As reminded by Gauss' opening quote, the reason why we combine “single observations” is to have an equivalent one “of greater accuracy than the single observations”. In fact, accidental errors tend to cancel,1if the observations are independent, and small systematic errors do too, if the measurements are performed using different devices and the data are analyzed by different methods. The simplest combination of the individual results is the arithmetic mean. But...- and let speak Gauss again [1]
“But if it seems that the same degree of accuracy cannot be attributed to the several observations, let us assume that the degree of accuracy in each may be considered proportional to the numbers $e$, $e'$, $e''$, $e'''$, etc. respectively, that is, that errors reciprocally proportional to these numbers could have been made in the observations with equal facility; the, according to the principles to be propounded below, the most probable mean value will no longer be the simple arithmetic mean, but

\begin{displaymath}\frac{e e \delta + e' e' \delta' +e'' e'' \delta'' +
e''' e'...
...e''' e''' + \mbox{etc} }\,,\mbox{''}
\hspace{1cm}\mbox{(G1)}
\end{displaymath}

that is, in modern notation, $\left(\sum_ie_i^2\,\delta_i\right)/\left(\sum_ie_i^2\right)$, in which we recognize the well known weighted average, provided $e_i=1/\sigma_i$. Then, later on (the conversion to modern notation is now straightforward),
“The degree of precision to be assigned to the mean found as above will be [...]

\begin{displaymath}\sqrt{}(e e + e' e' +e'' e'' +
e''' e''' + \mbox{etc})\,; \hspace{2.0cm}\mbox{(G2)} \end{displaymath}

so that four or nine equally exact observations are required, if the mean is to possess a double or a triple accuracy.”
The advantage of having `distilled' the many observations into a single, equivalent one is that further calculations are simplified, or made feasible at all, especially in the absence of powerful computers. But this idea works if there is no, or little, loss of information.2 This leads us to the important concept of statistical sufficiency, which will be reminded in Sec. 2 for the well understood case of Gaussian errors.

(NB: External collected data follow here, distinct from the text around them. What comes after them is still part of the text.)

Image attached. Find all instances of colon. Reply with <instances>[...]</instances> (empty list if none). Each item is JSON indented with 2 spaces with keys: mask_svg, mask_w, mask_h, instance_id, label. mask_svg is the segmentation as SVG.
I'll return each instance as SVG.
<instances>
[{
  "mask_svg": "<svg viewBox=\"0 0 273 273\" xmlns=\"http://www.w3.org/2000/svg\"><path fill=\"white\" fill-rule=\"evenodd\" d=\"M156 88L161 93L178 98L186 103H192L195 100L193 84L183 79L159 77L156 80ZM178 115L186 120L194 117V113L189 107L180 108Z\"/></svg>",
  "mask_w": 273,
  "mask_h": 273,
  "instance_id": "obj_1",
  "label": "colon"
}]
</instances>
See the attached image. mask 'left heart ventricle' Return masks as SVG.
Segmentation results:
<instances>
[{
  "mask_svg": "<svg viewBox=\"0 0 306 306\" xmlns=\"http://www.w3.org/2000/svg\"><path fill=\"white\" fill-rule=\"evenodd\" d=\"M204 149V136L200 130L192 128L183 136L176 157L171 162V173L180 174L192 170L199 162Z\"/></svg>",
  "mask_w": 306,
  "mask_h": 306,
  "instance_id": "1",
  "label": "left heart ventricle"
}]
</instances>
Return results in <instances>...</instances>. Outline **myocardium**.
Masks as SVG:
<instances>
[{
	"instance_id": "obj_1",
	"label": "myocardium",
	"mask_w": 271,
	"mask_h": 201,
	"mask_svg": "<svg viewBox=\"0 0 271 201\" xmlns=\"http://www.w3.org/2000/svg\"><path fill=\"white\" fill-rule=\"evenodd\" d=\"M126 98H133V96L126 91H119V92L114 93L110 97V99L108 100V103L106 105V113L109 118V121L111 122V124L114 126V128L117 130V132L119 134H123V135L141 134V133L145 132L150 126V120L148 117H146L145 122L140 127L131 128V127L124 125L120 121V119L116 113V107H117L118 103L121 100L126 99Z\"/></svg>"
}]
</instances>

There is then the question of what to do in the case in which the individual results `appear' to be in mutual disagreement. The reason of the quote marks has been discussed in Ref. [2], of which this work is a kind of appendix. In short, they are a reminder, if needed, of the fact that, rigorously speaking, we can never be absolute sure that the `discrepancies' are not just due to statistical fluctuations. A way to implement our doubts has been shown in Ref. [2] and it consists in modifying the probabilistic model relating causes (the parameters of the model, first and foremost the `true' value of the quantity we aim to infer, although with uncertainty) and effects (the empirical observations), adding some extra-causes (additional parameters of the model) which might affect the observations. All quantities of interest are then embedded in a kind of network, a graphical representation of which can be very helpful to grasp its features.3

Traditionally, at least in particle physics, a different approach is followed. The degree of disagreement is quantified by the $\chi ^2$ of the differences between the individual results and the weighted average. Then, possibly, the standard deviation of the weighted mean is enlarged by a factor $\sqrt {\chi ^2/\nu }$. The rationale of the prescription, as a fast and dirty rule to get an rough idea of the range of the possible values of the quantity of interest, is easy to understand. However, there are several reasons of dissatisfaction, as discussed later on in Sec. 4, and therefore this simplistic scaling should be used with some care, and definitely avoided in those cases in which the outcome is critical for fundamental physics issues.4Moreover, it will be shown how the outcome can be biased if the prescription is first applied to a sub-sample of the individual results and, subsequently, the partial result is combined with the remaining ones using the same rule. The conclusions will also contain some general considerations on how an experimental result should be presented in order to use it at best a) to confront it with theory; b) to combine it with other results concerning the same physics quantity; c) to `propagate' it into other quantities of interest.

Finally, a puzzle is proposed in the Appendix in order to show that independent Gaussian errors are not a sufficient condition for the standard weighted average.